Report the count of lines below that include "between", without any other text.
━━━━━ Dataset records
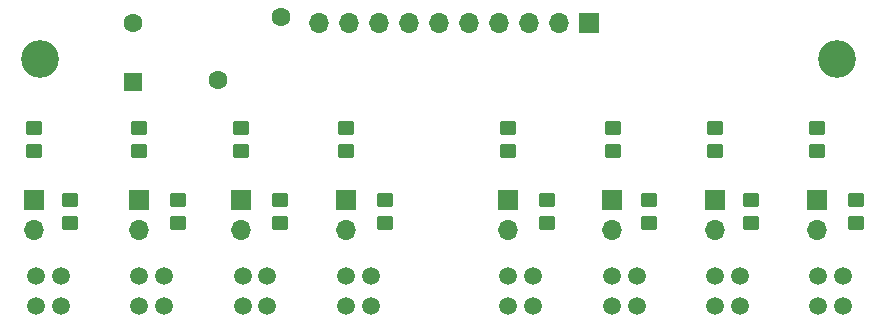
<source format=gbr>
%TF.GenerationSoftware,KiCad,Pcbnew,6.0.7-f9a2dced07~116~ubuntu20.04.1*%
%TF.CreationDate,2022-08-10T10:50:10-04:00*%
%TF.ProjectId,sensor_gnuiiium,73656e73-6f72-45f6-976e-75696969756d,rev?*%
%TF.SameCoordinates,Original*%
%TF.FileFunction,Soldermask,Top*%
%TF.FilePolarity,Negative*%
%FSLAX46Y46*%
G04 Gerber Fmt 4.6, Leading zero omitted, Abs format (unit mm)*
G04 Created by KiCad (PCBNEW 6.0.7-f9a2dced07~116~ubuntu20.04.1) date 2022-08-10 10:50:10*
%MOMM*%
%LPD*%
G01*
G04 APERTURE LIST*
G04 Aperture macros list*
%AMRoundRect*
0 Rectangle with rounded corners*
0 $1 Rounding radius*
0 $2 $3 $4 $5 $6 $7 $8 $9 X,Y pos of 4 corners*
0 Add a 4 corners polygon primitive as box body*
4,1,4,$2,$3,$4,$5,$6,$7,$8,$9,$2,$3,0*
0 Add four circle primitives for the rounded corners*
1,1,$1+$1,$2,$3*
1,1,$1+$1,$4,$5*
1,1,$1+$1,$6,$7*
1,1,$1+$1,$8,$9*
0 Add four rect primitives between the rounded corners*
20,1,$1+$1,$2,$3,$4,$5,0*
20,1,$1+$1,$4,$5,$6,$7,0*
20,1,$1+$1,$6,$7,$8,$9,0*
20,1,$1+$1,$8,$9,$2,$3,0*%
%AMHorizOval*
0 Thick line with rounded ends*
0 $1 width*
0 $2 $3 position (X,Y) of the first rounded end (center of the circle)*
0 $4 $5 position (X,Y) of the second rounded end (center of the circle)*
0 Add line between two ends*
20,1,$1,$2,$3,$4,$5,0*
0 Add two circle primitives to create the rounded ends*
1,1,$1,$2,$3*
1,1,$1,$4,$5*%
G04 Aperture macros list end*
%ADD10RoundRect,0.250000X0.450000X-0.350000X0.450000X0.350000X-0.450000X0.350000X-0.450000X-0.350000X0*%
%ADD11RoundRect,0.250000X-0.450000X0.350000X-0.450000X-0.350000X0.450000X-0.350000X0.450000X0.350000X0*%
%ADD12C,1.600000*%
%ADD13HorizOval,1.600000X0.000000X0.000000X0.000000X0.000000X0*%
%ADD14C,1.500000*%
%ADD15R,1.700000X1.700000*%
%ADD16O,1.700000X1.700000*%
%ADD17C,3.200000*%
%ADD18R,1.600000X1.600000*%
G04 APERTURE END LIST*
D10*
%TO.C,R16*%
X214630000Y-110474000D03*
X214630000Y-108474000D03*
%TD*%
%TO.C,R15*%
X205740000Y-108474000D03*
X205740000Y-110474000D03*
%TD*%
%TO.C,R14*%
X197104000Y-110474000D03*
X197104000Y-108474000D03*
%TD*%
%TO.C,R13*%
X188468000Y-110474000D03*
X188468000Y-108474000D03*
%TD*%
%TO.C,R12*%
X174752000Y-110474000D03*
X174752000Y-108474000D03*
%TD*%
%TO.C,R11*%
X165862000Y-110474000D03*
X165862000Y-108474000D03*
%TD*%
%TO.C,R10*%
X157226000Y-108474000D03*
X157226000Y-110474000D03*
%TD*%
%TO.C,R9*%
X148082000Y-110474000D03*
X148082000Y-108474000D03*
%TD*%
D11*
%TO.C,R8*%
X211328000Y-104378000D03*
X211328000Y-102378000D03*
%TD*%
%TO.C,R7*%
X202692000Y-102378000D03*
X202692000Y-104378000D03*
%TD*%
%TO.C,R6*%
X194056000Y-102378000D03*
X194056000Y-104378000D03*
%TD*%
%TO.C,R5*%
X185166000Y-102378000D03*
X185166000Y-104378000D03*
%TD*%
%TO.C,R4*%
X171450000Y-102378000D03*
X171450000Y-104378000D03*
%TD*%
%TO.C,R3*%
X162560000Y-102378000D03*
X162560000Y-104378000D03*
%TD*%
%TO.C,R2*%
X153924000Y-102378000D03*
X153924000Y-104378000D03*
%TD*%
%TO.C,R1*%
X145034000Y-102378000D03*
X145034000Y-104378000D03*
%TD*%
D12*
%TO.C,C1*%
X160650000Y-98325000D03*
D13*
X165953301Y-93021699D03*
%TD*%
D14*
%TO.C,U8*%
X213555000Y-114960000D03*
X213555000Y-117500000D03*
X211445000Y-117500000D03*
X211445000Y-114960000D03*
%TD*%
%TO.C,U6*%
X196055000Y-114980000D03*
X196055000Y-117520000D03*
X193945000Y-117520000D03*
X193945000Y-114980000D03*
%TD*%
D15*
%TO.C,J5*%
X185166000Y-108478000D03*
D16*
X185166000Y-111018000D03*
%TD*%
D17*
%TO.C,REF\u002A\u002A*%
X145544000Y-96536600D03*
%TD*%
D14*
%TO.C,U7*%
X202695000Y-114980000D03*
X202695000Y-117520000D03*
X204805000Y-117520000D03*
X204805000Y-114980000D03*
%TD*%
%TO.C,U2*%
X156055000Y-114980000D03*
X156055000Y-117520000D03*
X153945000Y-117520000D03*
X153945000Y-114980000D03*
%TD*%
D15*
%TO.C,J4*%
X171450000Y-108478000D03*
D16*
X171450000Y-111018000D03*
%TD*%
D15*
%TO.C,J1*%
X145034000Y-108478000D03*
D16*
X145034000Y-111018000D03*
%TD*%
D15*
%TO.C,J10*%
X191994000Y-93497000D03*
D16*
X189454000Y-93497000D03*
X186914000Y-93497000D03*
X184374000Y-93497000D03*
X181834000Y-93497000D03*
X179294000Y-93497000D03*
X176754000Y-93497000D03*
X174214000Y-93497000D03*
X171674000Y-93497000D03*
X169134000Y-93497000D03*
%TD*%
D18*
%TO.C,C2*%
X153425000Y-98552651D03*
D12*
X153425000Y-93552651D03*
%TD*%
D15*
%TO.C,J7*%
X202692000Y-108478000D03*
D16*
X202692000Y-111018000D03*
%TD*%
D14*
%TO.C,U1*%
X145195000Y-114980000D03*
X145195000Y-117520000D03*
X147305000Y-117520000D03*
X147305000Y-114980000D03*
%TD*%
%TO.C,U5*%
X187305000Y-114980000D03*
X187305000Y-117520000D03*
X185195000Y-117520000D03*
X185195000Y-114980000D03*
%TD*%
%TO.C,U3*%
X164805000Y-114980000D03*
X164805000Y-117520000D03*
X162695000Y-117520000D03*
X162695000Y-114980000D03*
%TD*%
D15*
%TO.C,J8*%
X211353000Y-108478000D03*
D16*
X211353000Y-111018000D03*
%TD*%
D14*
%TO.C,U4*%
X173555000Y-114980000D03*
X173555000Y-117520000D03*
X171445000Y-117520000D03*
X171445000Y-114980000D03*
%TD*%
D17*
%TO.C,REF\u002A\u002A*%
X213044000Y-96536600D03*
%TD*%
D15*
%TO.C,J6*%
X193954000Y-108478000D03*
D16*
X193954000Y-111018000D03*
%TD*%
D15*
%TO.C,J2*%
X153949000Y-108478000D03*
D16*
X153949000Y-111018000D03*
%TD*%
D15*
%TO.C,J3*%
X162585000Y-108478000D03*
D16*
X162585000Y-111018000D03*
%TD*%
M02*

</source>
━━━━━━━━━━
Final answer = 2